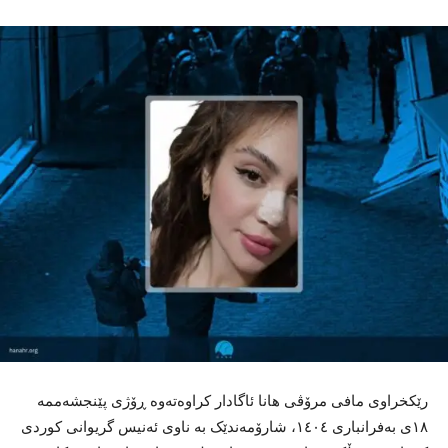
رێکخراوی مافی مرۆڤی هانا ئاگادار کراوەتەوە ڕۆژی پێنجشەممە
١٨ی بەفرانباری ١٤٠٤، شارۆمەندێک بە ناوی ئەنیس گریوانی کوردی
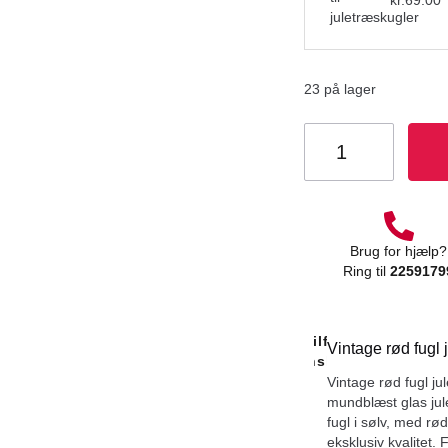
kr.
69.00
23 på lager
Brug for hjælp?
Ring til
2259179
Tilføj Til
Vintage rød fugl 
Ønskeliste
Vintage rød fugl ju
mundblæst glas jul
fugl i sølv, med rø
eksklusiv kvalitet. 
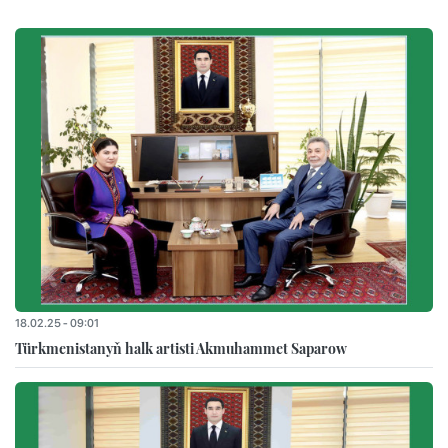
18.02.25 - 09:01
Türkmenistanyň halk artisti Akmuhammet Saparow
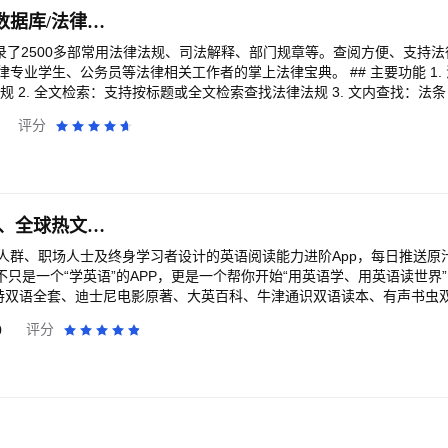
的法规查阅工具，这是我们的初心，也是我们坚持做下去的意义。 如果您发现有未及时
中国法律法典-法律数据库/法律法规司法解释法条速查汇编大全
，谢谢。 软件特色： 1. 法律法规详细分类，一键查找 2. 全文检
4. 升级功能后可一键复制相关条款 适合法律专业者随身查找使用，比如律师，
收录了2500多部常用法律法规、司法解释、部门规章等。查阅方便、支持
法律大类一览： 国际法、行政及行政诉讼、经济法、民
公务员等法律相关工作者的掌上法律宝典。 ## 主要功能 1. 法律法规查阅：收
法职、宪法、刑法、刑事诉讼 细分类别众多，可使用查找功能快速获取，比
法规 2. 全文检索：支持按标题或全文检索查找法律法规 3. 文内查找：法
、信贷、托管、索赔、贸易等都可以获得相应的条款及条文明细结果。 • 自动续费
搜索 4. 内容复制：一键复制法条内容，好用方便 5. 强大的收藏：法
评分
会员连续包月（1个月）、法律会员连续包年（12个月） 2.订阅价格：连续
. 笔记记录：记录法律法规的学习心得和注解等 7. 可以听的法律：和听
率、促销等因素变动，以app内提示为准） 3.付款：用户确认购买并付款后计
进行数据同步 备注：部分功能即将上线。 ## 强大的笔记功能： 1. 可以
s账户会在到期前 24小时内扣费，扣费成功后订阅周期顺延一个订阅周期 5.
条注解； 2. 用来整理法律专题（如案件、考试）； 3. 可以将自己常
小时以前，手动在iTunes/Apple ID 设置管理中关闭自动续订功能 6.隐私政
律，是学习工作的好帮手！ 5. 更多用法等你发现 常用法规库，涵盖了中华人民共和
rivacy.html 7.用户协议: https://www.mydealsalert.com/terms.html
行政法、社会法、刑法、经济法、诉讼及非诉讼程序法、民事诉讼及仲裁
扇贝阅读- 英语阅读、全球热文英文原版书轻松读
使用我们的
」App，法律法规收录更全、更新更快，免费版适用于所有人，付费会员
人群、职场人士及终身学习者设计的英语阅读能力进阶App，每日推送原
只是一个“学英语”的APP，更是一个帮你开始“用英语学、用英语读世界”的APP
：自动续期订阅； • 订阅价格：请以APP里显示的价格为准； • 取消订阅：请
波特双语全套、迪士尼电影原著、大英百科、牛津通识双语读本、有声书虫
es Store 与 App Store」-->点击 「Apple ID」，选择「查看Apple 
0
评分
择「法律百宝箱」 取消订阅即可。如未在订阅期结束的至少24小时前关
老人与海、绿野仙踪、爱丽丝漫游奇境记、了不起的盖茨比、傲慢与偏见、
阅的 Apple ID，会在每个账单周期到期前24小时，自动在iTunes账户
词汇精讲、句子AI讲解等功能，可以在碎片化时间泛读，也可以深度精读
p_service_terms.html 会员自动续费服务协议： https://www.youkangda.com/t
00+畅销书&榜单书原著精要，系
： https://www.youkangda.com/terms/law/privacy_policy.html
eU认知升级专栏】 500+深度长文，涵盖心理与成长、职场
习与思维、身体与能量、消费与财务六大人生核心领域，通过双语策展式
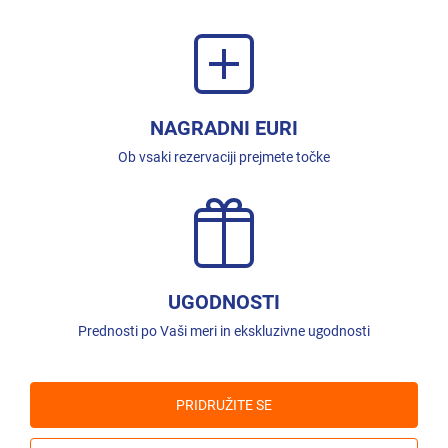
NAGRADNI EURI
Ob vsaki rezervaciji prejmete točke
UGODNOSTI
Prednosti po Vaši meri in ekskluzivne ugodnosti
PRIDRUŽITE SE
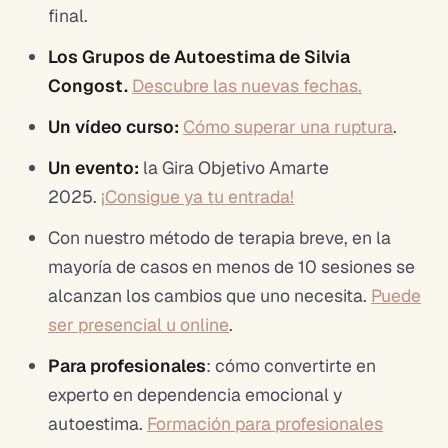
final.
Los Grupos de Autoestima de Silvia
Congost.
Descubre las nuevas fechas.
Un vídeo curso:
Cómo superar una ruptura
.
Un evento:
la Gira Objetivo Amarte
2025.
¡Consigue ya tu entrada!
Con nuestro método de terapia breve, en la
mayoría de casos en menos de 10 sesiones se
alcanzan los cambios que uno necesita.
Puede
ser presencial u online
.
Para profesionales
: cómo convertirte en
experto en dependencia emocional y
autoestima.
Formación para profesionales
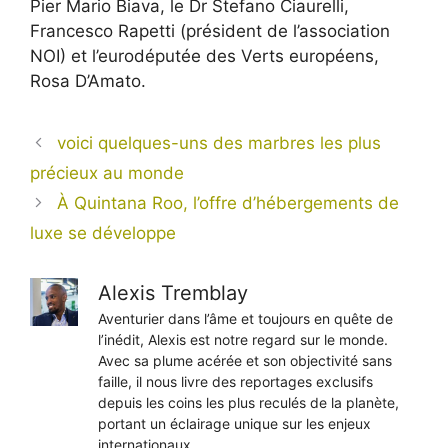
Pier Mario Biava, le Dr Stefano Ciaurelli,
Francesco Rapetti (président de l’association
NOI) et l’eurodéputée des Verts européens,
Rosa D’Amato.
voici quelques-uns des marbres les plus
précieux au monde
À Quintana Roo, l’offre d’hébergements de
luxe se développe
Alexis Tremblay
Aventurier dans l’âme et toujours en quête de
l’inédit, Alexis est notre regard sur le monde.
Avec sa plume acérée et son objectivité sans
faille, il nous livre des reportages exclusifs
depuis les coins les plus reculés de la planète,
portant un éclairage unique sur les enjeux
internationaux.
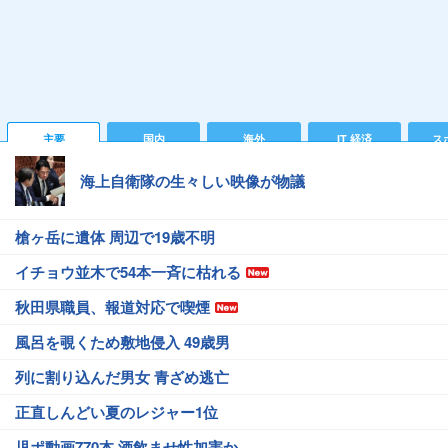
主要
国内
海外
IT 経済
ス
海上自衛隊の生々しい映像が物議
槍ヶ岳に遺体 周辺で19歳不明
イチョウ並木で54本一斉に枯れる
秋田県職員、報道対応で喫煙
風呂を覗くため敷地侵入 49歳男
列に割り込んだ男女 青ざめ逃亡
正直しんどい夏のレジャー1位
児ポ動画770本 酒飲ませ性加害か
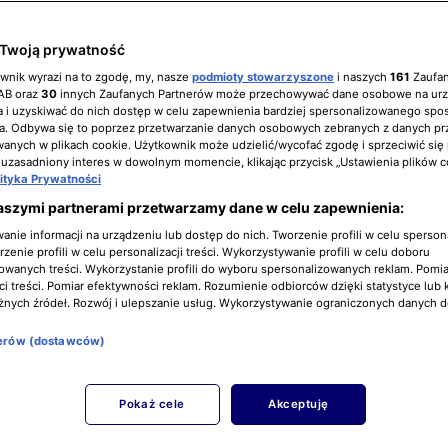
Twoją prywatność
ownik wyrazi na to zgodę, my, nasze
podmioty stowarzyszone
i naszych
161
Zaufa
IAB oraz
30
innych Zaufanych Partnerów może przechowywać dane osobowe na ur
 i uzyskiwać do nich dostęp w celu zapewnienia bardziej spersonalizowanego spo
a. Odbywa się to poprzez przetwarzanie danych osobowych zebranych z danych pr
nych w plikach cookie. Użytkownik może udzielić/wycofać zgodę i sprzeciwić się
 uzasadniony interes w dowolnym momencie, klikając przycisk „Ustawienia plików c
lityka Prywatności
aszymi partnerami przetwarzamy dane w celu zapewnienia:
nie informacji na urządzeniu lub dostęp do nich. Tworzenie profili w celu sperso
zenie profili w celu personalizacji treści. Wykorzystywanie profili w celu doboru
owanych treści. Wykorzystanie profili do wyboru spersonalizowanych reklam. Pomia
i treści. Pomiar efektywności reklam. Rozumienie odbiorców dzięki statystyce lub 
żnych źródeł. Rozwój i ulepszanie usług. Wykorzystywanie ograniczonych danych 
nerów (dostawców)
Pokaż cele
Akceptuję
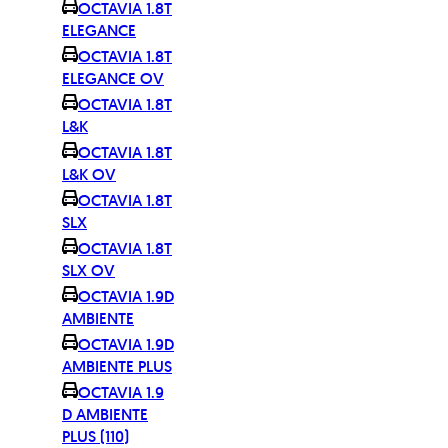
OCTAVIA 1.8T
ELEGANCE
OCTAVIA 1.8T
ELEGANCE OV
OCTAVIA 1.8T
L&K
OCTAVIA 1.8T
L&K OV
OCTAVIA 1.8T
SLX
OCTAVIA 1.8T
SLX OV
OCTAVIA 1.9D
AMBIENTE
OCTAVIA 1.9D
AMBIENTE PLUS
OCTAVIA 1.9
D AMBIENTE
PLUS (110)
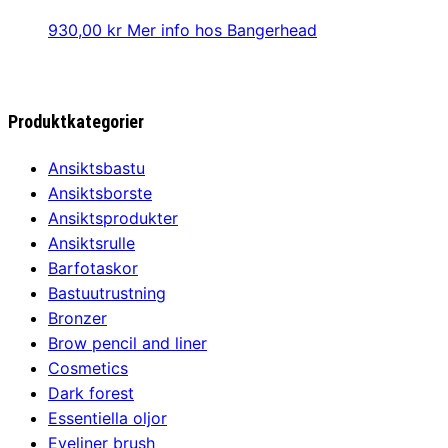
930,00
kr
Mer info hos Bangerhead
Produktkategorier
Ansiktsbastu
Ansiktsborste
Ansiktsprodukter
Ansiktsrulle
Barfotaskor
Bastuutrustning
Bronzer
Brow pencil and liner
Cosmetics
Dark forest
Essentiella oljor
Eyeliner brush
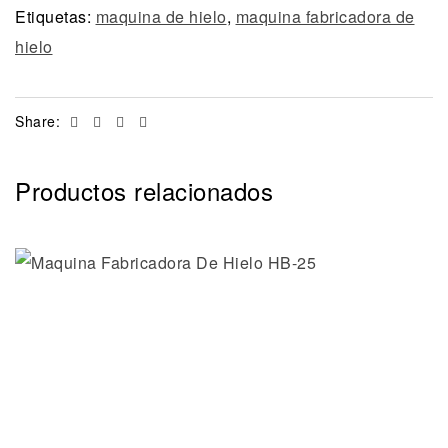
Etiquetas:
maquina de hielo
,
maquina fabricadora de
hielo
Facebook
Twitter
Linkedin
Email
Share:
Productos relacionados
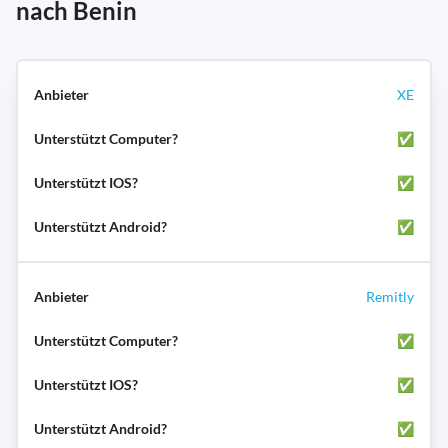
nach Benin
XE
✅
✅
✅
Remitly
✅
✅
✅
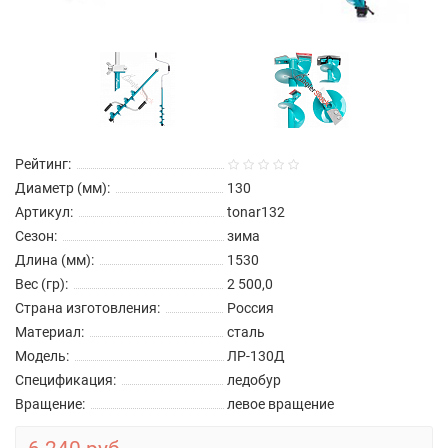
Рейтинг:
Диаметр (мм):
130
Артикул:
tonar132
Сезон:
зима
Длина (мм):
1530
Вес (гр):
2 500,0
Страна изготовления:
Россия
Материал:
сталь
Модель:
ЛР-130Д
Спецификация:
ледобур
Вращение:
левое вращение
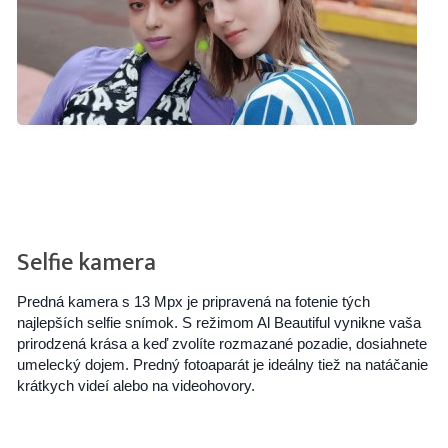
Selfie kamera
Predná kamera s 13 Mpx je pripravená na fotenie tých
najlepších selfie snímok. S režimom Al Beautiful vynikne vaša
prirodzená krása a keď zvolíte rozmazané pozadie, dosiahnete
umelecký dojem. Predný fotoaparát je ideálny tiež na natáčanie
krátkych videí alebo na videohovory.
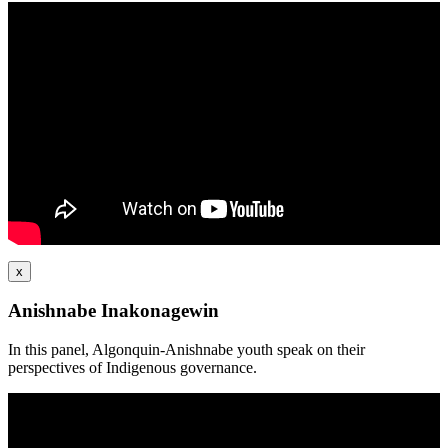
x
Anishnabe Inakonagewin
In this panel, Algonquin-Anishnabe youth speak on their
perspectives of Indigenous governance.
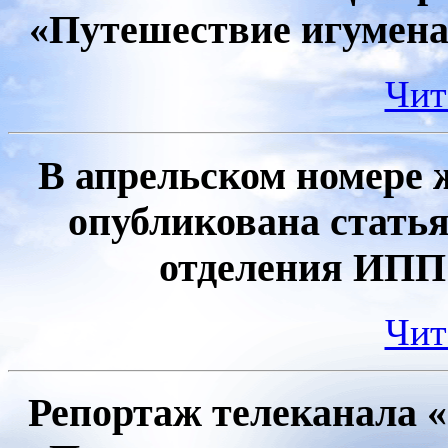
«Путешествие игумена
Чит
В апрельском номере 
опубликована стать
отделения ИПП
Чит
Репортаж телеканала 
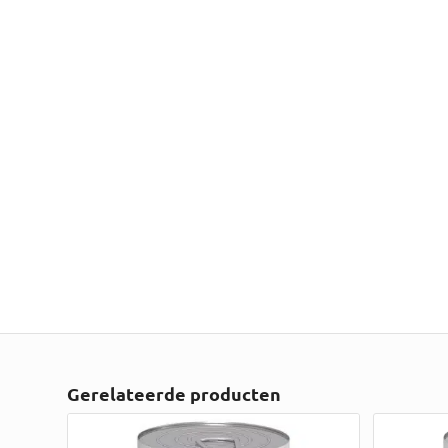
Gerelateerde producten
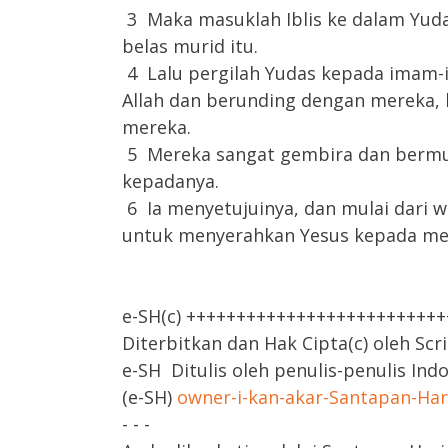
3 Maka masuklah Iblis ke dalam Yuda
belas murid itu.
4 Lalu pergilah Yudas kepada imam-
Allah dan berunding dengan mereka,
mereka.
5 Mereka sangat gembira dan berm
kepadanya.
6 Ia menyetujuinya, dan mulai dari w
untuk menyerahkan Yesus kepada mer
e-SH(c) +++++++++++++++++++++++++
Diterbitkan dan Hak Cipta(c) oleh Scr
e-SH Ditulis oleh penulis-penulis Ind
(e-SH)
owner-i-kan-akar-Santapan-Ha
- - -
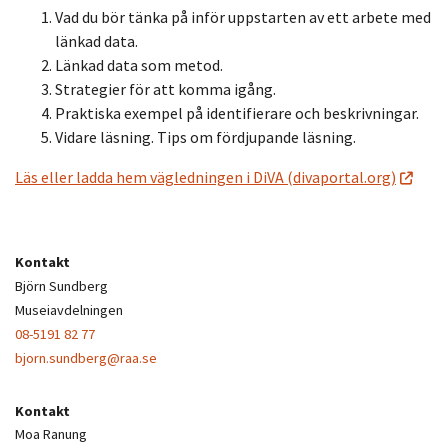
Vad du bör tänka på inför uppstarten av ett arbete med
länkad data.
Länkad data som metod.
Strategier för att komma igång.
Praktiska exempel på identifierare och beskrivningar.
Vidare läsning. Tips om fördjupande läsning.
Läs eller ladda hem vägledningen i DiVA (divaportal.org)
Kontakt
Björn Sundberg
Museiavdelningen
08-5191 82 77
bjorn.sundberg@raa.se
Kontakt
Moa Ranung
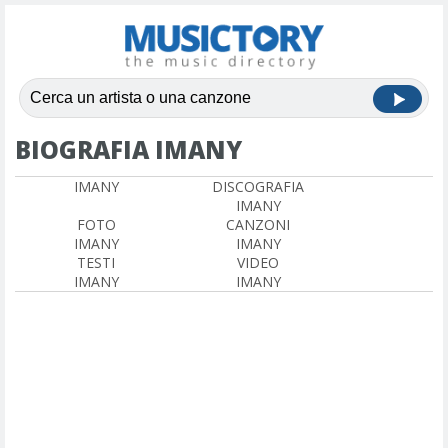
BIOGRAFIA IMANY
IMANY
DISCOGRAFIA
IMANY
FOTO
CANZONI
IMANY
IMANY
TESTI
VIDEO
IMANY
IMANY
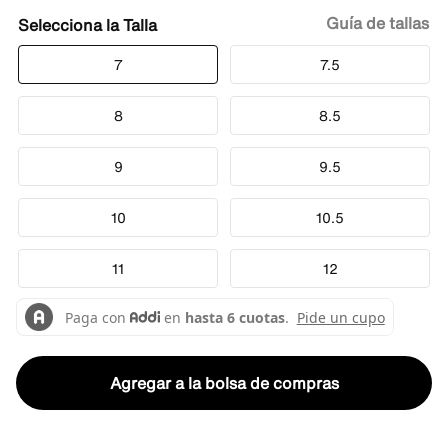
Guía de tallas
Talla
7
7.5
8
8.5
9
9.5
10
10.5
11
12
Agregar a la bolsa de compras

------------

For every line in the entries above that contains "profesionales", add one to a count, and give that number by itself.

2